====== FRAGMENTO MOSTRADO ======

Desde las instituciones hegemónicas y los discursos más ortodoxos nunca se tiene en cuenta que, seguramente a un ritmo muy superior al ritmo en que se extienden los beneficios particulares de cada tecnología, el desarrollo tecnológico opera como catalizador del proceso de globalización económica y las desigualdades que se le asocian. El control de la tecnología significa el control del proceso de reproducción del capital y el acaparamiento de los beneficios de este (Mander, 1996).
Los múltiples programas oficiales que, en las últimas décadas, han impulsado las instituciones estatales e internacionales del centro del sistema, con el objetivo de corregir las asimetrías o externalidades sociales y ambientales del mercado, pivotan principalmente en el desarrollo tecnológico y son, en realidad, reproductores de ese motor central de inequidad. En ese sentido, por ejemplo, operó la llamada Revolución Verde, en el marco de la cual se desplegó un proceso de tecnologización intensiva de la agricultura en los países de la periferia, con efectos colaterales notorios26.
La vía tecnológica verde no se aleja de esa lógica: reposa en una aceptación complaciente del poder que el sector corporativo posee en la conformación de la producción mundial, trazando las posiciones de partida en la supuesta vía de éxodo de la crisis ambiental a imagen y semejanza de las actuales jerarquías económicas, de modo que los beneficios de la solución tienden a concentrarse en las mismas regiones y actores de siempre.
Desarrollo sostenible e inequidades distributivas en los Estados sociales del centro del sistema-mundo
En las propias regiones centrales del sistema, por otro lado, la matriz discursiva e institucional del desarrollo sostenible hace suyas las fuentes de inequidad en el acceso a los beneficios de los Estados sociales, restructurados conforme a las directrices económicas tardocapitalistas. Pese a que los Estados sociales europeos son comúnmente representados (tanto desde discursos institucionales como desde algunos movimientos sociales) como el paradigma de la justicia social, lo cierto es que nunca han encarnado un modelo acabado de igualdad (Noguera Fernández, 2014). En realidad, el crecimiento industrial, productivo y económico que ha financiado los derechos y prestaciones sociales de los países del centro no habría sido igual sin unas determinadas políticas sobre la periferia (legitimadas a partir de la idea de desarrollo del subdesarrollo); además, la distribución de los beneficios de ese proceso no ha sido equitativa.

======

* INSTRUCCIONES DE TRABAJO:
1. Transcribe literalmente el fragmento sobre tecnología y desigualdad, comenzando por "Desde las instituciones" y continuando hasta "este (Mander, 1996).".
2. Di si cada afirmación concuerda con el fragmento y contesta sí o no, con la cita literal de las palabras que lo deciden: (a) los Estados sociales europeos han encarnado un modelo acabado de igualdad; (b) la Revolución Verde supuso una tecnologización intensiva de la agricultura en los países de la periferia; (c) los beneficios del crecimiento de los países del centro se han repartido de forma equitativa.
Para responder, básate únicamente en el fragmento.

====== DATOS MOSTRADOS ======

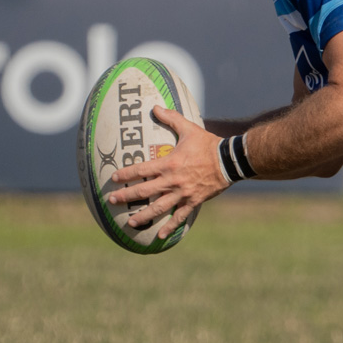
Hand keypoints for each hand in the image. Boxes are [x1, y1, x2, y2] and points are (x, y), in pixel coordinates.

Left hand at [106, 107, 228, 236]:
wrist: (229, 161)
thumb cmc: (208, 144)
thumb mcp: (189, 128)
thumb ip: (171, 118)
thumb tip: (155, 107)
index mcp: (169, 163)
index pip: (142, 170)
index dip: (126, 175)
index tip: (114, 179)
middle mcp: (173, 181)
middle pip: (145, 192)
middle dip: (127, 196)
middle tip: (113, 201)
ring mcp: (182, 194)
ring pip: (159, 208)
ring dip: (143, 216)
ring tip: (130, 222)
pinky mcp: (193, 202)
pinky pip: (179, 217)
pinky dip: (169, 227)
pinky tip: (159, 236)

======
====== DATOS MOSTRADOS ======

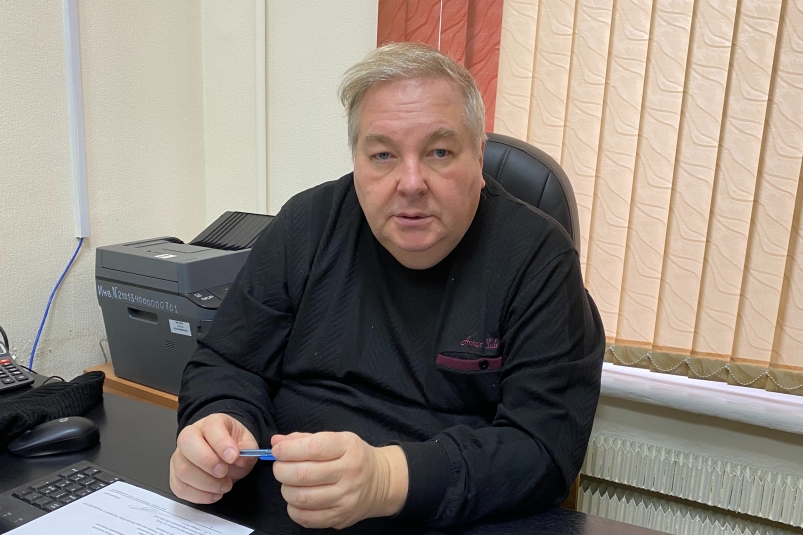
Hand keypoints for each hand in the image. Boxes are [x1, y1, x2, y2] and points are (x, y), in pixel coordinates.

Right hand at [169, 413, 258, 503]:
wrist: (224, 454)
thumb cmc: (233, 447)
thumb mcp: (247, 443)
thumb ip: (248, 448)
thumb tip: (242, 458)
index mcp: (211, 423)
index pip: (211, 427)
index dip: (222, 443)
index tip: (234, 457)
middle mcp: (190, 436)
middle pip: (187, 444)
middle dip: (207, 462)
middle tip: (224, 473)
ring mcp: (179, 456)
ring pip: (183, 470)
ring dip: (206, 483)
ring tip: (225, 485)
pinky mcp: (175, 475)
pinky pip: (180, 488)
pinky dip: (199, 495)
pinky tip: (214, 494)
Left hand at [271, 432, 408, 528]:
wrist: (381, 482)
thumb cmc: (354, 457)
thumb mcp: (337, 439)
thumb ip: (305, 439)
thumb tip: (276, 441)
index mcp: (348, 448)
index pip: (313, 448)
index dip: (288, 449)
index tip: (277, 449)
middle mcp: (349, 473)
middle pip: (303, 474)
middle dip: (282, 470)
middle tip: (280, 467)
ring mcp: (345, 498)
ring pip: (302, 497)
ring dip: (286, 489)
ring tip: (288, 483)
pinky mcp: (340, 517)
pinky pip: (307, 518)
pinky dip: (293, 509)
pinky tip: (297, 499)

======

* RESPUESTAS ESPERADAS:
1.
Desde las instituciones hegemónicas y los discursos más ortodoxos nunca se tiene en cuenta que, seguramente a un ritmo muy superior al ritmo en que se extienden los beneficios particulares de cada tecnología, el desarrollo tecnológico opera como catalizador del proceso de globalización económica y las desigualdades que se le asocian. El control de la tecnología significa el control del proceso de reproducción del capital y el acaparamiento de los beneficios de este (Mander, 1996).

2.
(a) No: "nunca han encarnado un modelo acabado de igualdad".
(b) Sí: "se desplegó un proceso de tecnologización intensiva de la agricultura en los países de la periferia".
(c) No: "la distribución de los beneficios de ese proceso no ha sido equitativa".